No hace tampoco demasiado tiempo recibíamos la noticia, ya sin sorpresa, de que en las británicas islas, el mismo laboratorio que en su día creó la polémica oveja Dolly, trabaja ahora en el logro, también por manipulación genética –en este caso, de la gallina- de una suerte, nos dicen, de “huevos medicinales”, que traerán en su yema, intrínsecamente añadidos, toda suerte de principios terapéuticos. Una maravilla: huevos para aliviar la gripe; contra el estreñimiento; para bajar la fiebre; o para atajar el dolor de oídos… Sí señor, tal es el futuro que se nos anuncia: huevos con receta, y en la farmacia… ¡Manda huevos!
Y es que los huevos, ya lo sospechan, es uno de los productos culinarios de más extendida universalidad: en todo el mundo se fríen, y se cuecen, huevos. Para ahorrarles el cálculo, se lo cuento yo: tan sólo de los de gallina, unos 250 billones de unidades al año. Japoneses, alemanes y españoles pasamos por ser los que más gustamos de los huevos, con una media de consumo que, aunque ha bajado ligeramente, se sitúa en unas veinticuatro docenas por persona y año.
Dicen quienes han estudiado el caso, que la gallina como especie tiene su solar primigenio en las tierras del norte de la India. Pero aquella primitiva gallina, aclaremos, era totalmente salvaje, y hasta peligrosa. No fue hasta los tiempos de la Grecia clásica –anteayer, como quien dice, en el devenir de la historia humana- cuando la gallina logró ser domesticada y pasó a la condición de ave de corral. Fue entonces, y a partir de entonces, cuando sus huevos empezaron a ser apreciados como alimento, aunque con bastantes restricciones, porque cabe recordar que durante buena parte de la Edad Media los huevos siguieron siendo considerados como producto animal equiparable a la carne y, por tanto, como ella, excluidos de la dieta y los menús sujetos a las proscripciones cuaresmales, y demás ayunos y abstinencias.
Para nosotros los españoles, el hablar de huevos en la cocina conlleva un engarce automático de asociación con la patata, bien sea la tortilla de patata, o los huevos fritos con patatas. Sin embargo, esa conjunción, que hoy nos parece tan íntima e idiosincrásica, también tiene una perspectiva temporal acotada, pues no cabe olvidar que el maravilloso tubérculo que es la patata fue una de las novedades que nos llegó de América, y su consumo, además, no se generalizó entre nosotros hasta pasado casi siglo y medio desde el viaje colombino.

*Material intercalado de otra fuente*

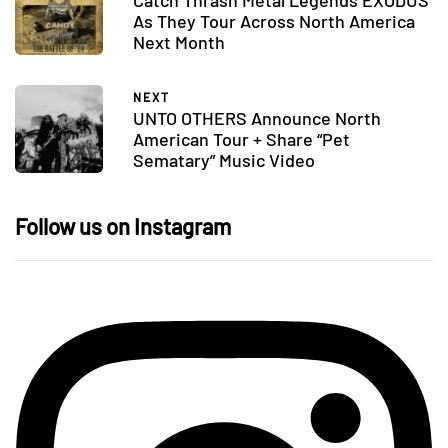
As They Tour Across North America
Next Month
NEXT
UNTO OTHERS Announce North
American Tour + Share “Pet
Sematary” Music Video
Follow us on Instagram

Pero, en todo caso, es muy cierto que la tortilla, así sea “deconstruida”, como ahora experimentan los cocineros galácticos; o esos clásicos e insuperables huevos fritos en buen aceite, con sus doradas patatas anejas y hasta, si cabe, un chorizo sangrante al lado, salido de la misma fritanga, es plato de excelencia sublime. Siempre y cuando, claro, los huevos –que son lo básico del conjunto- sean de aquellos de entonces, de los de siempre, esos que llamamos “de corral”, que la gallina, alimentada como debe ser, a grano, pone a su capricho natural, sin que se vea, la pobre, impelida y urgida en esa puesta, ni manipulada en la intimidad de sus genes. ¡Valla si son sanos esos huevos! Ciento por ciento saludables, aunque no sean medicinales ni corten la fiebre! Buen provecho.